09 Jul 2019
A former RCMP organized crime and money laundering investigator says that fraud is a fast-growing business for gangsters that have realized Canada’s justice system is vulnerable to scams that net criminal proceeds estimated at up to $6 billion annually.
And, like drug-trafficking proceeds, these funds are laundered into real estate, driving prices higher. But fraud proceeds are even easier to hide and clean than drug cash, according to Henry Tso, the former superintendent in charge of RCMP’s federal serious organized crime and financial integrity team in B.C.
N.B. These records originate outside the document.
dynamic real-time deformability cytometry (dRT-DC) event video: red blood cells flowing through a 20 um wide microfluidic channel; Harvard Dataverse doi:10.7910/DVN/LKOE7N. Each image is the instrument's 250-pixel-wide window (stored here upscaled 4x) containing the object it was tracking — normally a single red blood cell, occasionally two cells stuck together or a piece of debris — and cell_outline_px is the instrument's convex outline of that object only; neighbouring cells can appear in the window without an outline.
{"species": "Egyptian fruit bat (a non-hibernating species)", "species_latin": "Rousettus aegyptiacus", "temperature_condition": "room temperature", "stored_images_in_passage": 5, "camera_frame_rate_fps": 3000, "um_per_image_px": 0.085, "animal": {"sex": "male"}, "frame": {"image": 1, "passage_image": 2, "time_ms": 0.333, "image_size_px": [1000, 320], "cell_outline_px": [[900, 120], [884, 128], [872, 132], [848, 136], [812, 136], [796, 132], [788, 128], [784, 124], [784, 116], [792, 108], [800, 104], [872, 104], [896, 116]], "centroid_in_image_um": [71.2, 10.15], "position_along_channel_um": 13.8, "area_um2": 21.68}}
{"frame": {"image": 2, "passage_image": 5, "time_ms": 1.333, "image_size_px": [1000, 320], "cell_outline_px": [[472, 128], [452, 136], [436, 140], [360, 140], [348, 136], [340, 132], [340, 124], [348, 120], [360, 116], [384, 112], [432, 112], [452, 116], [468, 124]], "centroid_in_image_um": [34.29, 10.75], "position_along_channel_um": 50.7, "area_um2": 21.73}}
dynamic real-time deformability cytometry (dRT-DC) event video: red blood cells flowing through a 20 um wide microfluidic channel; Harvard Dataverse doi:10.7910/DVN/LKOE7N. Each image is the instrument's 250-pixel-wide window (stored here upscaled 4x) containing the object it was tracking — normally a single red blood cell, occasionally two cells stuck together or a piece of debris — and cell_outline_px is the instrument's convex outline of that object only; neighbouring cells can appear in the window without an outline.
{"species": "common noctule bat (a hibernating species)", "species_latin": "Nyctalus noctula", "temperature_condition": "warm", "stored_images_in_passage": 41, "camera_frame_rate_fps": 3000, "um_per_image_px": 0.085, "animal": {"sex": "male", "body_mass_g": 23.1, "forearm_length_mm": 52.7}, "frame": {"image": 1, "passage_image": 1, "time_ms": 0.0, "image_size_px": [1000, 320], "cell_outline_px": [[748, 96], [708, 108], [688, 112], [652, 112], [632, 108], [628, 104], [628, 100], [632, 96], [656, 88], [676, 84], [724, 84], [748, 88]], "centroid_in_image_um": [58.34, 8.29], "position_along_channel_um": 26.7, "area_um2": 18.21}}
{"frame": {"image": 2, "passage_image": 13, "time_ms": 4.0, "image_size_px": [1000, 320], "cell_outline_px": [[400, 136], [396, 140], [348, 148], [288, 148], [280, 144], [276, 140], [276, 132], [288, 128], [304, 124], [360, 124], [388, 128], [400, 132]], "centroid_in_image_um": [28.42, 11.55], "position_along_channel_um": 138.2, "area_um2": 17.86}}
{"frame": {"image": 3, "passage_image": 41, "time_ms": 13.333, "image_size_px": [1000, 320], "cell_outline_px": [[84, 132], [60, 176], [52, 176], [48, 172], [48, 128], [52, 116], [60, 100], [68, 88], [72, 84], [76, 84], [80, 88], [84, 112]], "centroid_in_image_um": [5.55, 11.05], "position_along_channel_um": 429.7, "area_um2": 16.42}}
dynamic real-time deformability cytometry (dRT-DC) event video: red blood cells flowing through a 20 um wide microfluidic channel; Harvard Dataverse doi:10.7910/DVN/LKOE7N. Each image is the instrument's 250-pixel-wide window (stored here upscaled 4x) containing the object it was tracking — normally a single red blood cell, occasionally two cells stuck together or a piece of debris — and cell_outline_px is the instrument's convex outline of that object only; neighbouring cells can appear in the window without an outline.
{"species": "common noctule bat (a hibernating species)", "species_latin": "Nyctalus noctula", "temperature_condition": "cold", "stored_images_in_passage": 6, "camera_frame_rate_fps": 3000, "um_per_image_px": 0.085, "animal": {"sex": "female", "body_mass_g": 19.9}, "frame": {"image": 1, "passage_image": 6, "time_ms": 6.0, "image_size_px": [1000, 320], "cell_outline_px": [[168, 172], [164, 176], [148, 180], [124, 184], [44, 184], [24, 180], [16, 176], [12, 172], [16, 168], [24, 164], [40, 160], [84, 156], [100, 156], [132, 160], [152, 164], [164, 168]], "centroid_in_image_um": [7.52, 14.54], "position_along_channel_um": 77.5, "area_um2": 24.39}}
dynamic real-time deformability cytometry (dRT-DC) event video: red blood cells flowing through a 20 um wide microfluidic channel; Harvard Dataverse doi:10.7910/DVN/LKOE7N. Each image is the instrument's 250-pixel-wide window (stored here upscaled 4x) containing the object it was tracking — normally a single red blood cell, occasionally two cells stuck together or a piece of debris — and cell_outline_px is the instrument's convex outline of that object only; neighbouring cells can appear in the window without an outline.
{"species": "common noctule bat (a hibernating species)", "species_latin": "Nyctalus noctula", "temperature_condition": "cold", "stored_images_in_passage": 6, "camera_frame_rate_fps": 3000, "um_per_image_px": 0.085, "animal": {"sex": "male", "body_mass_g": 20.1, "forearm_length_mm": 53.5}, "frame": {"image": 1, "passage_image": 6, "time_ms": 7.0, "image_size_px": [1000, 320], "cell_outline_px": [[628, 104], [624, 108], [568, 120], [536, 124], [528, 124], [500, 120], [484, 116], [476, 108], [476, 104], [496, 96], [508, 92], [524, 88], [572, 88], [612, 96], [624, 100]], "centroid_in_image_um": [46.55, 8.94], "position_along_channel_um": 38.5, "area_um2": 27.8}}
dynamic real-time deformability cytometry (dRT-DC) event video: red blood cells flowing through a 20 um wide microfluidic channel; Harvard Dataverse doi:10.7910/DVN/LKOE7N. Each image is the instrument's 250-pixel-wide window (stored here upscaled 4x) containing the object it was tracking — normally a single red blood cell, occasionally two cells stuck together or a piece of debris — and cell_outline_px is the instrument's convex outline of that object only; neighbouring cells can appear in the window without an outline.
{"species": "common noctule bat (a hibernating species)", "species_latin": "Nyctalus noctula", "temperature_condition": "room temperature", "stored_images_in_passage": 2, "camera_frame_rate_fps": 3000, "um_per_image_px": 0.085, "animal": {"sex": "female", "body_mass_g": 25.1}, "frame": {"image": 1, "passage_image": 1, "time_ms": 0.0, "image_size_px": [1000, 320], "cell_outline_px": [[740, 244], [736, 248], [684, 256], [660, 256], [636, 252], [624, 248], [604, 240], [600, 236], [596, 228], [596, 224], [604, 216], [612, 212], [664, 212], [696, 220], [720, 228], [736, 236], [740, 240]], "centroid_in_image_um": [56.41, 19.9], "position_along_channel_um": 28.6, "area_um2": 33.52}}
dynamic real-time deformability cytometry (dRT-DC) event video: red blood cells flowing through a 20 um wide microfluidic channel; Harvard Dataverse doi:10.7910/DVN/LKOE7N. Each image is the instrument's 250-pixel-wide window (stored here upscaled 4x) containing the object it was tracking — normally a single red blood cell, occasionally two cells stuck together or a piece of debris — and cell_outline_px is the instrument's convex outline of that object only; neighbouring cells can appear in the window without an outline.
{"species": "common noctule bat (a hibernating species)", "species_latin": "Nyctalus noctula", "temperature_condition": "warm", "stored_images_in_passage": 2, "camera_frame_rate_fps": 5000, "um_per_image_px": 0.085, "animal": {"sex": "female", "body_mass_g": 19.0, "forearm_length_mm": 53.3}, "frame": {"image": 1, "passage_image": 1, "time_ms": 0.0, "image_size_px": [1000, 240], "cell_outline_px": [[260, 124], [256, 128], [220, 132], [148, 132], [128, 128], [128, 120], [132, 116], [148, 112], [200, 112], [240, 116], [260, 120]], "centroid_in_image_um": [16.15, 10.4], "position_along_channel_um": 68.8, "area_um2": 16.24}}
In an interview with Global News, Tso said that ten years ago he noticed crime cartels increasingly moving into fraud and exploiting the same systemic weaknesses — such as lack of police resources and weak prosecution and sentencing — that currently exist in Canada’s anti-money laundering regime.
“Organized crime knows fraud is the way to go. Because if you get caught it is not like getting caught for drug-trafficking.”
Tso is now a senior manager for major fraud probes with auditing firm MNP’s forensic and investigative services team. He says his work with MNP shows Canadian businesses suffer an estimated $3 billion in fraud losses annually, and organized crime is responsible for much of the damage.
And average Canadian citizens are targets too. Tso says formal records show that individuals lost $405 million to fraudsters from January 2014 to December 2017. But some estimates put losses to individual Canadians as high as $3 billion per year, Tso said. A recent MNP study found that B.C., Alberta, and Ontario have the most incidents of financial fraud.